Kamil meminta para kepala daerah di Jabar satu komando dengan arahan Presiden Joko Widodo terkait larangan mudik. ”Jangan mengambil kebijakan sendiri. Yang membuat Covid-19 tidak selesai-selesai karena banyak improvisasi dari bawah yang tidak satu arah,” ungkapnya.
Tes pelaku perjalanan
Direktur Jenderal Perhubungan Darat Kemenhub Budi Setiyadi mengatakan, pihaknya menyiapkan tes Covid-19 gratis secara acak di terminal. Adapun di tempat penyeberangan akan dilakukan tes bagi seluruh penumpang dengan biaya mandiri.

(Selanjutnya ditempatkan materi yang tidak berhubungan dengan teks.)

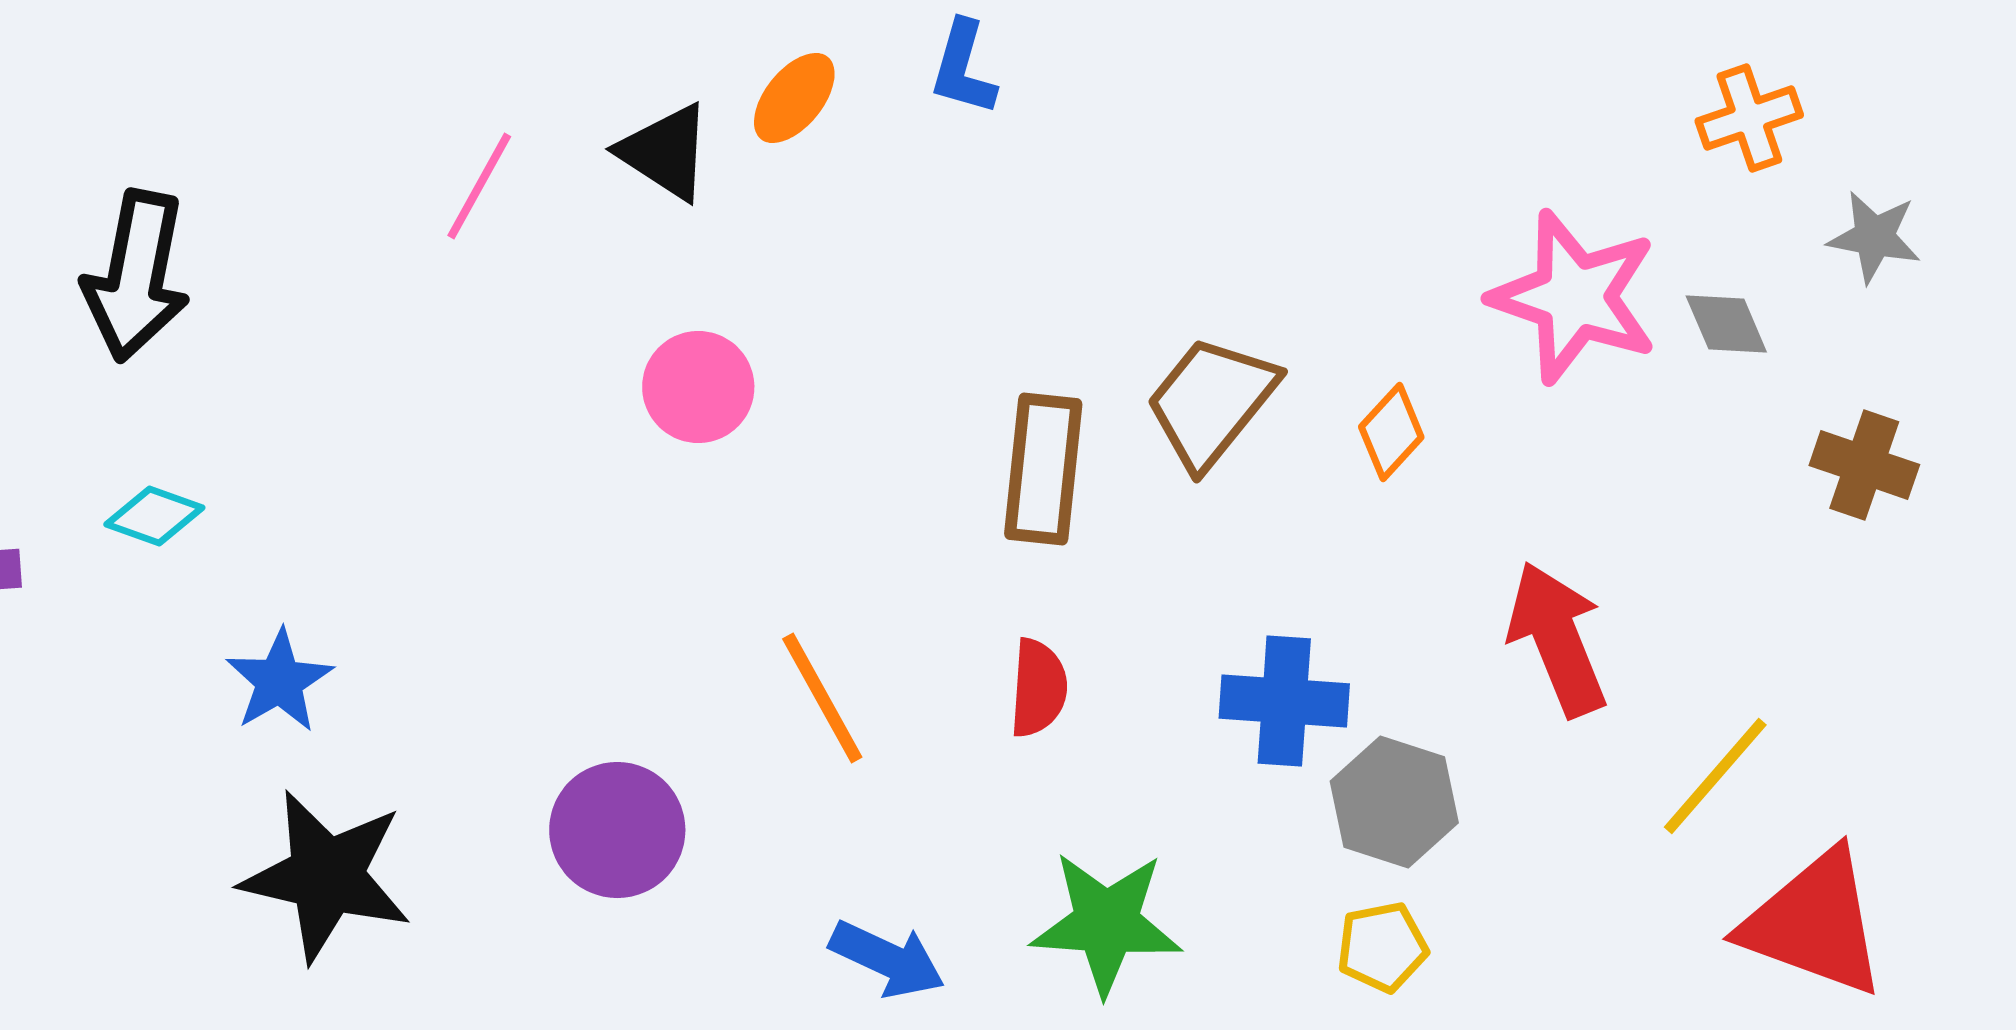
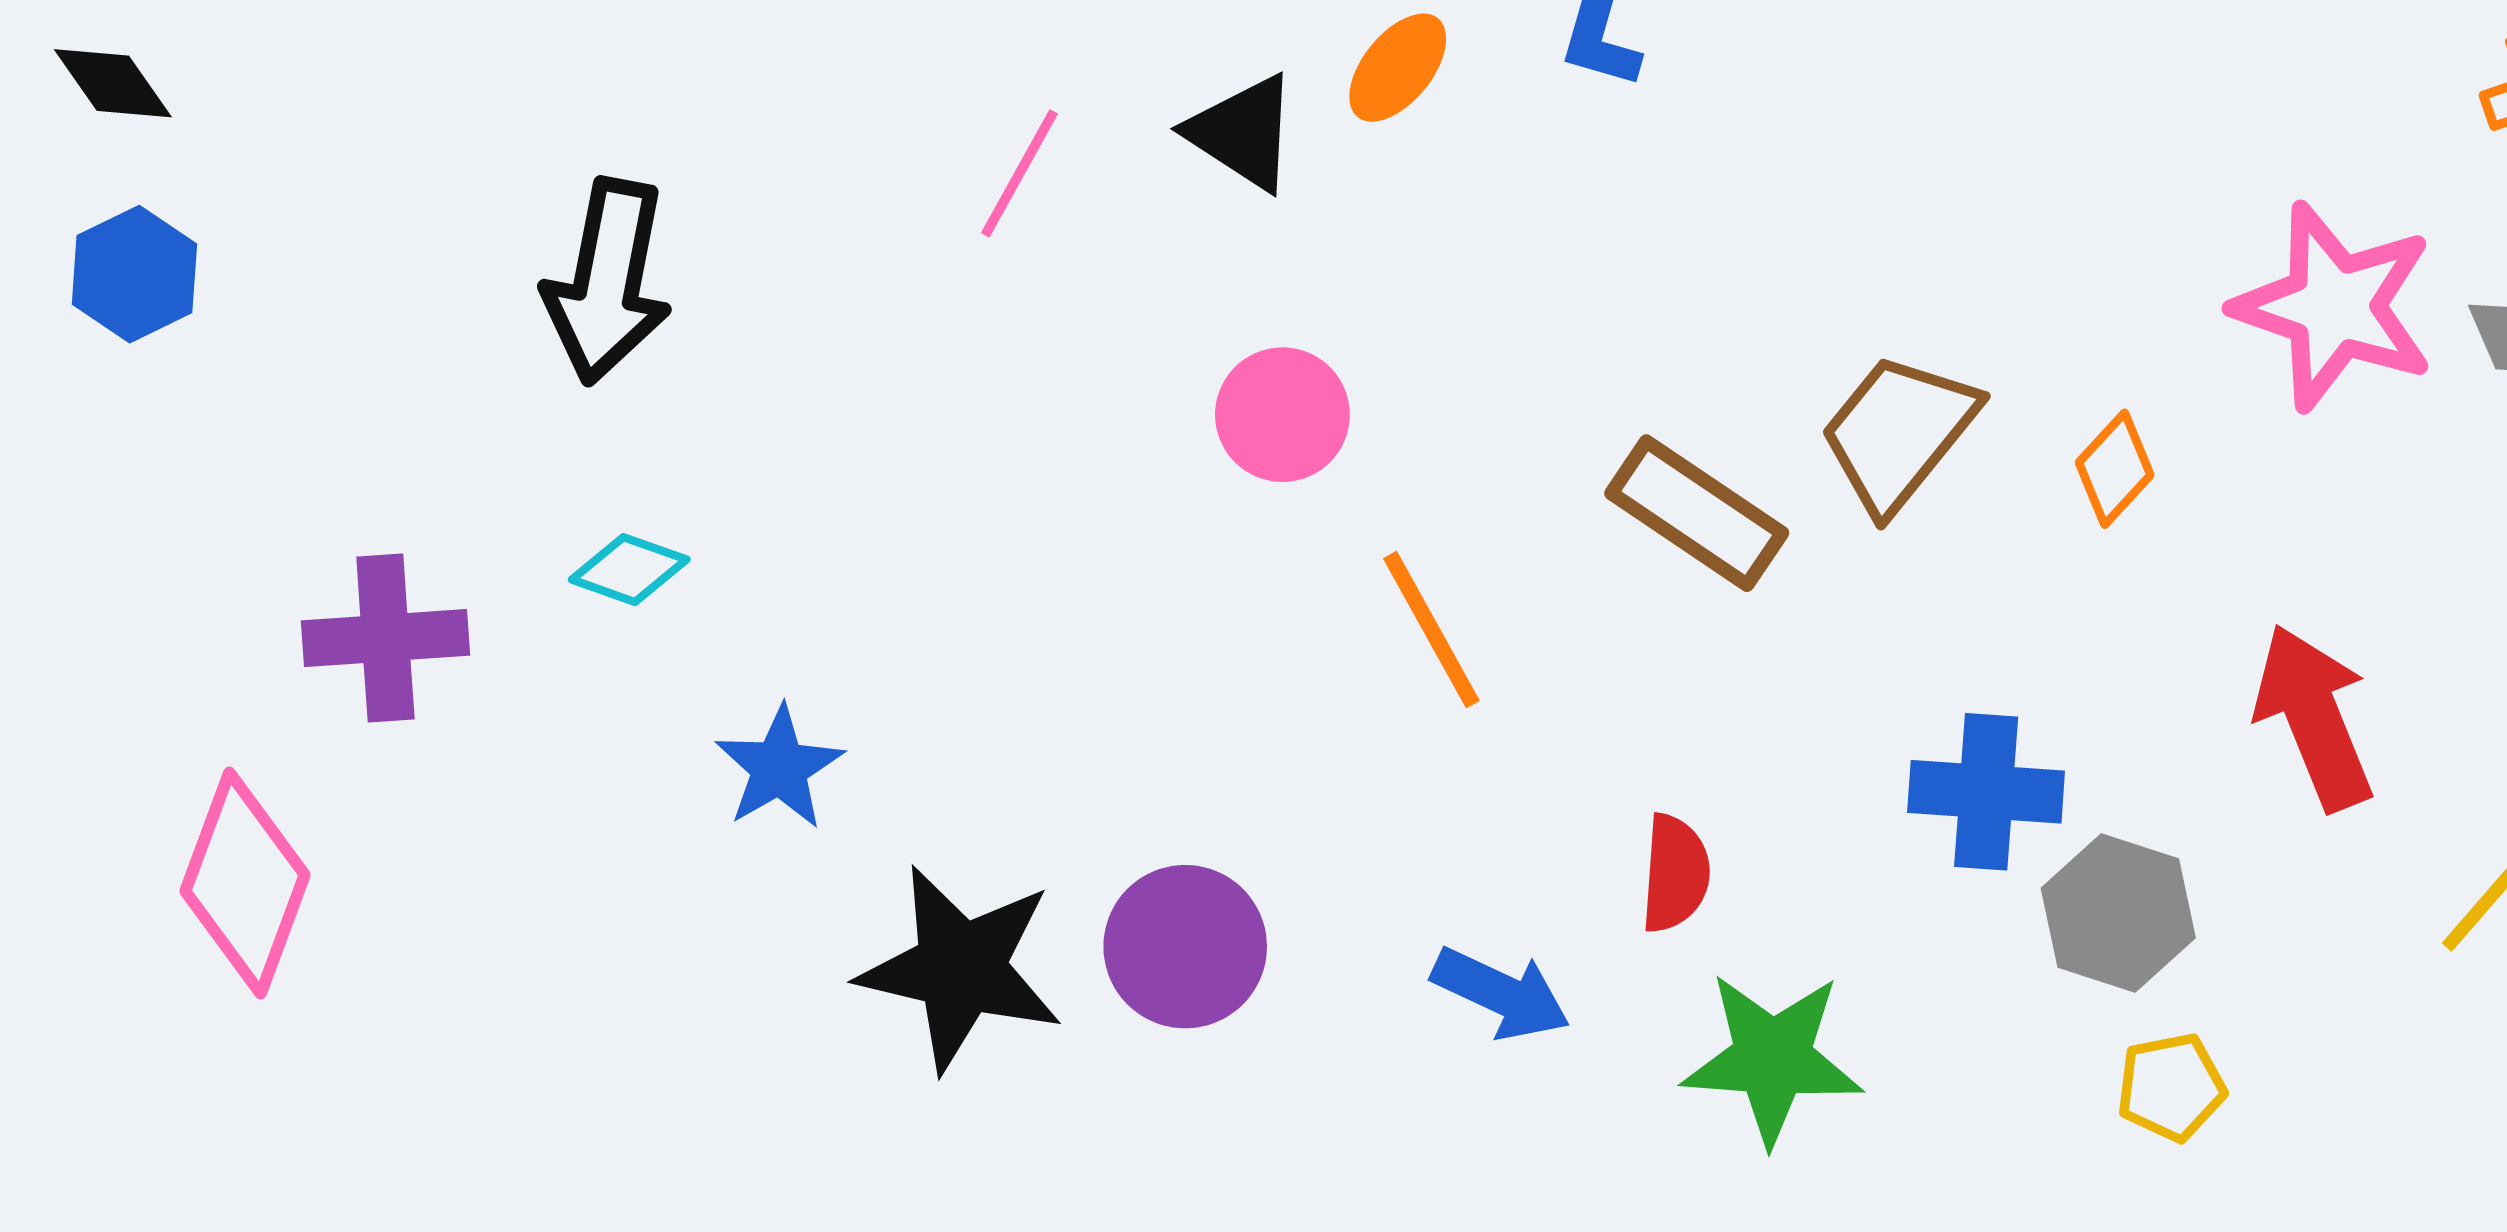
brown rectangle: (1043, 469) -> (1697, 513), turned -62
red semicircle: (1038, 688) -> (1675, 873), moved
orange line: (822, 698) -> (1431, 630), moved
black star: (326, 876) -> (961, 968), moved
yellow pentagon: (1382, 947) -> (2171, 1087), moved
blue arrow: (887, 959) -> (1501, 993), moved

”Kalau kendaraan pribadi, sifatnya imbauan untuk melakukan tes rapid antigen. Jadi, bukan sebuah keharusan,” ujarnya. Terkait wilayah aglomerasi, pergerakan masyarakat masih dibolehkan dan tidak diwajibkan tes usap antigen.
Budi juga telah berkoordinasi dengan kepolisian untuk mencegah aktivitas travel gelap saat larangan mudik. Selain melanggar standar operasional transportasi dalam pencegahan Covid-19, travel tersebut juga mematok tarif tinggi. Biaya dari Jakarta ke Surabaya, misalnya, mencapai Rp 750.000 per orang.
Warga yang harus melakukan perjalanan saat larangan mudik karena kedinasan atau keperluan mendesak bisa menggunakan transportasi umum. ”Bus yang beroperasi akan dilengkapi stiker. Tidak semua bus boleh melakukan perjalanan,” ungkapnya.
Budi mengingatkan, potensi penyebaran Covid-19 masih ada di transportasi umum. Hal itu bisa dilihat dari tes GeNose C19 di 59 terminal tipe A serta pelabuhan penyeberangan sejak Kamis (22/4/2021) hingga kini. Dari 6.693 warga yang menjalani tes itu, sebanyak 363 orang terindikasi positif Covid-19.
Anggota Komisi VIII DPR, Selly A Gantina, menilai masih ada kebijakan sumir dan abu-abu dalam larangan mudik, misalnya surat izin perjalanan dari pemerintah desa atau kelurahan. ”Kesempatan pulang ini bisa dimanfaatkan oleh sektor informal yang domisilinya di luar kota,” ujarnya.